En vieillissant, Charles Sirois est préoccupé par la relève non seulement de son entreprise, mais également par celle du monde des affaires au Québec. Dans le cas de Télésystème, il a commencé à passer flambeau. En juillet, il a nommé son fils François-Charles président de l'entreprise, avec lui comme chef de la direction.

À ses yeux, les gens d'expérience devraient prendre "l'engagement social" de partager leur savoir. "Ce qui manque le plus à l'entrepreneur, ce n'est pas nécessairement le capital, mais l'expérience, pour éviter l'erreur fatale. Si, au Québec, nos entrepreneurs, commerçants et autres acceptaient de s'asseoir trois ou quatre heures par mois avec un plus jeune, on augmenterait le taux de succès des entreprises de façon gigantesque. Et c'est tellement le fun", dit-il.

L'homme d'affaires croit qu'il est plus facile aujourd'hui de se lancer en affaires qu'il y a 25 ans. Avec très peu de capital mais une bonne tête, on peut amener une idée très loin, dit-il, qu'on pense à Facebook ou Twitter.

Du même souffle, il dénonce l'inertie ambiante. "On vit dans une société qui ne veut plus aucun risque. On ne veut plus mourir, on ne veut plus être malade. Et chaque fois qu'un homme politique veut faire un projet, on lui présente tous les risques et ce qui ne marchera pas.
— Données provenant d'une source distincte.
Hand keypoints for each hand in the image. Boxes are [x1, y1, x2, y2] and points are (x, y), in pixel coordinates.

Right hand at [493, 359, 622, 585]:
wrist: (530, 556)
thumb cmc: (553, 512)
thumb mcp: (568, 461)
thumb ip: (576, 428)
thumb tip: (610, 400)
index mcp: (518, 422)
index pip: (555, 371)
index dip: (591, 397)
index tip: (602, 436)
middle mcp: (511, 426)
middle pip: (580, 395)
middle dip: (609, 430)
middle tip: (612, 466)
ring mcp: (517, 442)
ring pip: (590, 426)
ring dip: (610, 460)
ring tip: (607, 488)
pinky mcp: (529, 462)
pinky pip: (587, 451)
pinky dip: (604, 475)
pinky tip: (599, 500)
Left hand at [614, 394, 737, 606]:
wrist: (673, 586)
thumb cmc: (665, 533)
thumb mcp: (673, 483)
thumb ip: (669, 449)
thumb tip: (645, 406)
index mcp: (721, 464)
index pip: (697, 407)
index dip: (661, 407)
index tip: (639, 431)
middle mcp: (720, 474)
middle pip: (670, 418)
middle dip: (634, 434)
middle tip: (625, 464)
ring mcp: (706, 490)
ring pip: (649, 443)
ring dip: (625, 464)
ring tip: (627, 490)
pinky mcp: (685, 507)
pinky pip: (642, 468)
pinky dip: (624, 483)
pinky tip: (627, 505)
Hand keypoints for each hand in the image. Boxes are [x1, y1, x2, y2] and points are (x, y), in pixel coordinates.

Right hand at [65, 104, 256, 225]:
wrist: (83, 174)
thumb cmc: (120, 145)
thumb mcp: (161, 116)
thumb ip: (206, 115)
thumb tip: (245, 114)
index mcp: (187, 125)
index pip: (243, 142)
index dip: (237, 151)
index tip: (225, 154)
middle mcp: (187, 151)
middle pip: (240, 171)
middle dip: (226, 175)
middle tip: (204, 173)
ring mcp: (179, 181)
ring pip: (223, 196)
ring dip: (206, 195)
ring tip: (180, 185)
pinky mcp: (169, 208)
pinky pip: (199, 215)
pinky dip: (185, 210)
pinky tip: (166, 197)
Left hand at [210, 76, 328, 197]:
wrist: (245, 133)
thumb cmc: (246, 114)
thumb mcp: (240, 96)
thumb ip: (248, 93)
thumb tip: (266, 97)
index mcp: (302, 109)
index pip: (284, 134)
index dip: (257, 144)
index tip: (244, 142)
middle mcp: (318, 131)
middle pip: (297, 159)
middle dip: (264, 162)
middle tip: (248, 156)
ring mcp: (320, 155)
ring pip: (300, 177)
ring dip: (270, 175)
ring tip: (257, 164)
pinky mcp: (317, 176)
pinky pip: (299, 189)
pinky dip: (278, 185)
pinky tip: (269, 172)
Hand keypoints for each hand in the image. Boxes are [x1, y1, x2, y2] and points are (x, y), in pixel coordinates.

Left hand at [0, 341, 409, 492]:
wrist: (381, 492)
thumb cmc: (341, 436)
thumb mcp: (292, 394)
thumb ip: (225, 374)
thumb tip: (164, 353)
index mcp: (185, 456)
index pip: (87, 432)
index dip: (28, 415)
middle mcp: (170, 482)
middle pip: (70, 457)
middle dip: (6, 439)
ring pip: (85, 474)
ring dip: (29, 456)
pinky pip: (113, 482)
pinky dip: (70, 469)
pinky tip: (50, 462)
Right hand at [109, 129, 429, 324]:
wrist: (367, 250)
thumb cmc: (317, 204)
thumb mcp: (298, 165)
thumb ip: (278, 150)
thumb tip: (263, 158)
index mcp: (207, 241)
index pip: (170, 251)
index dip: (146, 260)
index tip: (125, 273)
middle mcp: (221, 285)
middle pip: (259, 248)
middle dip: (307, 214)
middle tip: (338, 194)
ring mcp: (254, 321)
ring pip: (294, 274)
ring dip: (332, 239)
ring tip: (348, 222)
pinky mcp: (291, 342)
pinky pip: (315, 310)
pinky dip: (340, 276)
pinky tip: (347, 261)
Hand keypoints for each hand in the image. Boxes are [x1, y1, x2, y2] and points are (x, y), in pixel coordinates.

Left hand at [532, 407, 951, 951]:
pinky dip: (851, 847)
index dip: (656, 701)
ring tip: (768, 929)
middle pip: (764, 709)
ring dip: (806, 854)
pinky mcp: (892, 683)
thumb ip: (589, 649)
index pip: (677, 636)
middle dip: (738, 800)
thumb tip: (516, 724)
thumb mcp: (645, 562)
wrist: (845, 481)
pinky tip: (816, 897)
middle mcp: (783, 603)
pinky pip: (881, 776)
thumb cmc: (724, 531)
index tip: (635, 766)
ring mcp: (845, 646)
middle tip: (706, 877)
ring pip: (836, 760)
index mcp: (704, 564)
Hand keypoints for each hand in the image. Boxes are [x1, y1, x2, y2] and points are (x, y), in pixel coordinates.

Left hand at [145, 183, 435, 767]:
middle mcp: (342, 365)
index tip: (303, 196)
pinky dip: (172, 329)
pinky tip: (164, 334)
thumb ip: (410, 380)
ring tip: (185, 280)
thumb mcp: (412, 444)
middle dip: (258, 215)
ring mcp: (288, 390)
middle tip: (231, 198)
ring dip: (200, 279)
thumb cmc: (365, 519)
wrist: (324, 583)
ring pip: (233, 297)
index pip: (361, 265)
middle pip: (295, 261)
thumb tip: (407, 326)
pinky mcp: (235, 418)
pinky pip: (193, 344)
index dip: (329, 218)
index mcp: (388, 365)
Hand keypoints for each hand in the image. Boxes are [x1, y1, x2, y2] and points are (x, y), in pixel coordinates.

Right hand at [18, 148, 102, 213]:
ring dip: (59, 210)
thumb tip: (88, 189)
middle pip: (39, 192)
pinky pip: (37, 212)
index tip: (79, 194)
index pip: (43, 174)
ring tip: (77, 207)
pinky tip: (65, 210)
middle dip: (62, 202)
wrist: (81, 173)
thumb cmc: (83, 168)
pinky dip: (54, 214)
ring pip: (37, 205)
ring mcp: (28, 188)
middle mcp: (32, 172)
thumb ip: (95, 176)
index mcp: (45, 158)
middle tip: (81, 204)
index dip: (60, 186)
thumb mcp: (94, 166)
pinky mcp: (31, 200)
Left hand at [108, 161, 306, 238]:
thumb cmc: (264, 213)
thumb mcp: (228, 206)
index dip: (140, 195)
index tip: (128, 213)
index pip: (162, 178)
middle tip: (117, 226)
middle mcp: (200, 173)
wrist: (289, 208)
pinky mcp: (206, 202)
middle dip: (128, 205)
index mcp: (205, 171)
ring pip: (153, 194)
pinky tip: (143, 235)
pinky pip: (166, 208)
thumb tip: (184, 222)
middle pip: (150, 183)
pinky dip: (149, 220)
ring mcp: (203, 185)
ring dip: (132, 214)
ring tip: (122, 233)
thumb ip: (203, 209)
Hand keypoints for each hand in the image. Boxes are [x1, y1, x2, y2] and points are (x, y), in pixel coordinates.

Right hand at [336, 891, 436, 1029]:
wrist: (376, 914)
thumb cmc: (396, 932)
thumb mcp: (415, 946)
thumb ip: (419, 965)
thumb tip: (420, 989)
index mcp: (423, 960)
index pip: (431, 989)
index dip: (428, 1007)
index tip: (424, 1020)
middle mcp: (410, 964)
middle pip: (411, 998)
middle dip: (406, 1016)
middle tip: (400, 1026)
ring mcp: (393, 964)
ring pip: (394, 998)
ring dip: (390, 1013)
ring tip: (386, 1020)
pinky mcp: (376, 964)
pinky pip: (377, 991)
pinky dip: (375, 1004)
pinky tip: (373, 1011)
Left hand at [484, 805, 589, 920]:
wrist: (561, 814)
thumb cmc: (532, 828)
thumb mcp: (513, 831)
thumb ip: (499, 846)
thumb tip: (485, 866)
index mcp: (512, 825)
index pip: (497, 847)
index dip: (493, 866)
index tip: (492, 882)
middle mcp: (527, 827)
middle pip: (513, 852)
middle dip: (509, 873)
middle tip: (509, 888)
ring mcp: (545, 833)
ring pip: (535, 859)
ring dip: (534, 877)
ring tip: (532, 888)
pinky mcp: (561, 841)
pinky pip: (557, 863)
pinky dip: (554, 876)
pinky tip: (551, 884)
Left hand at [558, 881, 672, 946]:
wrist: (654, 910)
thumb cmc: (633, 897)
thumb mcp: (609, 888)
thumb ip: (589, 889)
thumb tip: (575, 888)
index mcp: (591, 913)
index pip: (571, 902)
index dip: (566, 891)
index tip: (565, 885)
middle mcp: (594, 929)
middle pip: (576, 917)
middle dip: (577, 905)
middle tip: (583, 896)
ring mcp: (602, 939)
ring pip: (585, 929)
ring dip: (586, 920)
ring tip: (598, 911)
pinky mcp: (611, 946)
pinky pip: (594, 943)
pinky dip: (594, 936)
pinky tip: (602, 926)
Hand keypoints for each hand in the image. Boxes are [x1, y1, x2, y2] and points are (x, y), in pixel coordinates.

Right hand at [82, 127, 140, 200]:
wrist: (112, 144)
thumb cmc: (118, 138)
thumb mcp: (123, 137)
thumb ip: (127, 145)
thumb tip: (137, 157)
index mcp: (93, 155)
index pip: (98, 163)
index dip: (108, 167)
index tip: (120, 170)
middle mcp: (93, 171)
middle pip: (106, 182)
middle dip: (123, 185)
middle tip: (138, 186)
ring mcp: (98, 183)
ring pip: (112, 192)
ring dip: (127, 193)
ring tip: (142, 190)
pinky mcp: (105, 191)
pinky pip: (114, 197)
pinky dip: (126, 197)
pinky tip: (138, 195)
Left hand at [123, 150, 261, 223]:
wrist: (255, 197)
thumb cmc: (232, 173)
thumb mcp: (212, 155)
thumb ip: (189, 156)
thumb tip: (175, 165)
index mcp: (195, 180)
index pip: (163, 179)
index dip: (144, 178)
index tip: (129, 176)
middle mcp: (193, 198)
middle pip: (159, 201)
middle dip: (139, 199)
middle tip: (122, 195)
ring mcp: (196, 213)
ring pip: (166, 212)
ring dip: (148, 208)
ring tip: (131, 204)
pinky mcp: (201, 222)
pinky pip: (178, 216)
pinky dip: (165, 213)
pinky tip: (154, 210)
On n'ose plus dès qu'il y a une probabilité d'échec."

"Il faut recommencer à oser, dit-il. Ce sont nos ancêtres qui ont découvert le continent. Ils sont partis en canot, ils avaient toujours bien des couilles. On dirait qu'on les a toutes perdues, nos couilles. On n'ose plus."

Charles Sirois s'est tu pendant des années. À l'écouter parler, on se dit que le Québec gagnerait peut-être à ce qu'il revienne au soleil.